Whatever is happening outside, it’s coming here, and when it does it’ll leave the hospital in ruins.





KENAN GRABS MY HAND, BUT BEFORE WE’RE ABLE to take a step, the hospital doors burst open and five soldiers walk in. Their green military uniforms reek of murder, their rifles hanging across chests that are bare of the Free Syrian Army’s flag. One takes out a handgun and shoots a patient execution style. A little girl with an eyepatch and two mismatched hair ties.

I stop dead in my tracks and grab Kenan’s arm. We stare as the little girl slumps over, a pool of blood swallowing her small body, staining her short black hair.

A woman screams, and the sound of it tears into my gut. She falls to her knees beside the girl and hugs her close, all the while begging her to be alive.

“Te’eburenee!” she wails.

Another shot and the girl’s body slumps back with a low thud to the floor as her mother joins her.

“Anyone else want to say something?” the soldier shouts.

The terrified wailing is instantly muted, and muffled whimpers fill the space. I can barely focus over the thundering of my heart and force myself to think. Where’s the rest of his group? The military would never send only five soldiers into FSA territory. Are they right behind them?

The soldiers fan out, strutting between patients, whacking the occasional one across the face or digging the butts of their rifles into their injuries.

“Does that hurt?” they mock. I pray the FSA gets here before the rest of the military joins them.

Kenan’s arm tenses under my hand and I know he’s thinking of Lama and Yusuf.

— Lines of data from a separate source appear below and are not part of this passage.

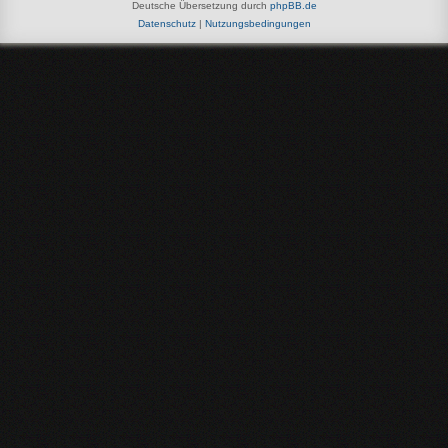
Deutsche Übersetzung durch
phpBB.de
Datenschutz
|
Nutzungsbedingungen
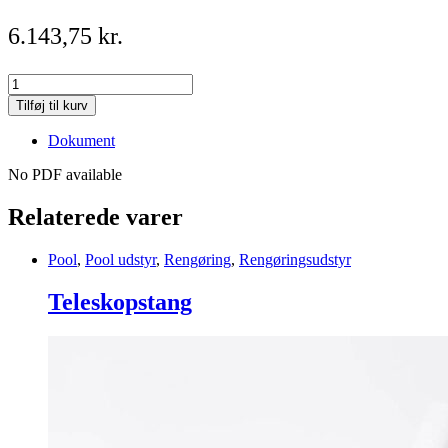
6.143,75
kr.
Compressor
For
Tilføj til kurv
34-
180105
Dokument
quantity
No PDF available
Relaterede varer
Pool
,
Pool udstyr
,
Rengøring
,
Rengøringsudstyr
Teleskopstang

They’re just down the hall and will have definitely woken up with the other children.

He slowly pulls me closer. “Take off your lab coat,” he whispers so quietly I barely catch the words.

Terror freezes my blood. Being a girl and a pharmacist makes me a special kind of target. I’ll be accused of helping and healing rebels. I’ll be tortured with the very tools I use to save people. I’ll be raped.

Kenan shifts deliberately until I’m behind him, his back covering me. I grasp at my sleeves and pull them down ever so slightly.

But as I do so, my eyes catch on a little girl of about seven cowering against the wall as one of the soldiers advances on her. Her arm is in a sling, a set of old bandages wrapped around her head, and her eyes are bulging with fear. In her face I see Ahmad. I see Samar. I see how this will happen to Lama and Yusuf. I see a girl whose last minuscule shred of innocence is about to be torn to pieces.